Wie Rübezahl am Galgen hing, und was noch geschah

Es sei hier dem geneigten Leser kund und zu wissen gegeben, was derselbe wohl ohnehin erraten hat, dass Rübezahl, als er dem armen Bendix sein Gewand gab, an dessen Stelle und in Gestalt und Wesen ihm täuschend ähnlich, in dem Kerker zurückgeblieben war, den dieser verlassen hatte. Aber der Geistliche, der ihn bald darauf besuchte, wollte ihm mit Recht danken, als sei eine gewaltige Sinnesänderung mit dem Delinquenten vorgegangen. So verzagt er früher gewesen war, so standhaft und frei von aller Todesfurcht schien er nun. Mit solch wunderbarer Gelassenheit bestieg er den Karren, der ihn zum Richtplatz bringen sollte, und bald darauf, den Strick um den Hals, die verhängnisvolle Leiter.

Von den Hirschbergern waren wohl nur wenige zu Hause geblieben. Neugierde hatte eine unsägliche Menge auf den Markt gelockt, und Arm an Arm, Kopf an Kopf drängten sie sich dort, den Blick starr auf den Galgen gerichtet, an dem der arme Sünder schon zwischen Himmel und Erde baumelte. Aber er strampelte so heftig mit Armen und Beinen und machte so schreckliche Fratzen, dass sich mancher mit Grausen von dem grausigen Anblick abwandte. »Steinigt den Henker, der sein Amt so schlecht verwaltet und dem Unglücklichen namenlose Qualen bereitet!« So riefen viele Stimmen durcheinander.
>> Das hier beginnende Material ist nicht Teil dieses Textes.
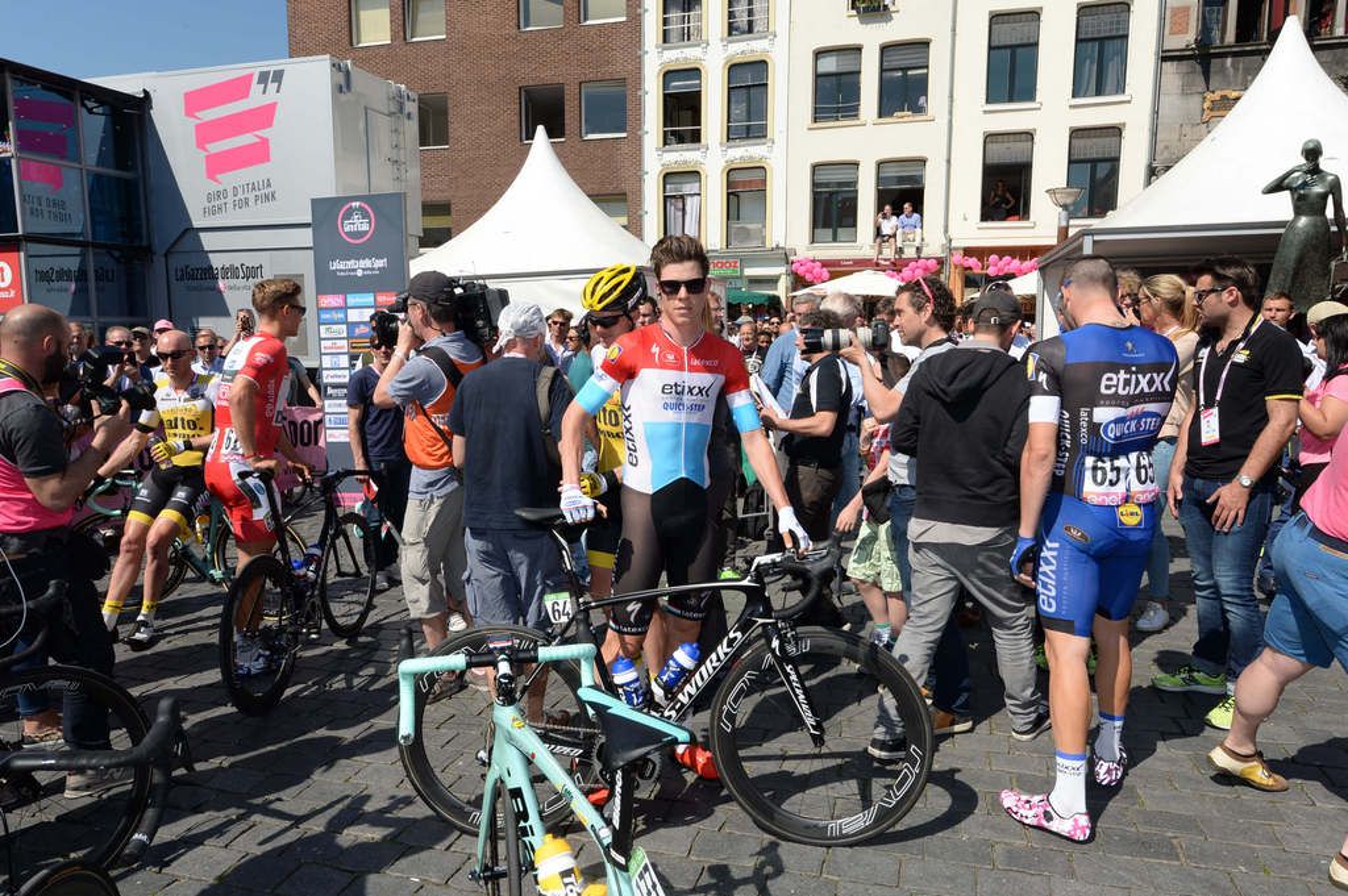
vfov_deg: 53.1
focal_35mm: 24
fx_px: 898
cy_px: 448
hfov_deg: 73.8
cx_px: 674
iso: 200
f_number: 14
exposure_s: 1/200
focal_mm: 24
Als aber Rübezahl sich plötzlich ausstreckte und nach einigen Zuckungen ruhig stehen blieb, als wäre er anders, da verlor sich allmählich das Volk, das ihn noch eine Weile mit aufmerksamen Blicken betrachtete. Es begab sich aber, als der Nachmittag herankam, dass sich wieder mehrere Neugierige um den Galgen versammelten, aber mit Entsetzen die Flucht ergriffen, als der Gehenkte wieder zu zappeln anfing und noch schrecklichere Gesichter machte als zuvor. Da schickte der weise Rat der Stadt Hirschberg, als er von dem Wunder erfuhr, noch am selben Abend den Henker mit dem gemessenen Befehl, den Leichnam vom Galgen herunterzunehmen und ihn auf einem scharfen Pfahl aufzuspießen, um weiteres Aufsehen zu vermeiden. Der Henkersknecht aber fand, dass an dem Holz nichts mehr hing als ein alter Strohwisch. Ob nun der Wind den Schneidergesellen Bendix davongetragen hatte, wie manche spöttisch sagten, oder auf welche andere Weise er entkommen war, blieb ein unlösbares Rätsel. Die meisten waren sich jedoch einig, dass es sich nicht um einen natürlichen Vorgang handelte, sondern dass eine übernatürliche Macht im Spiel war.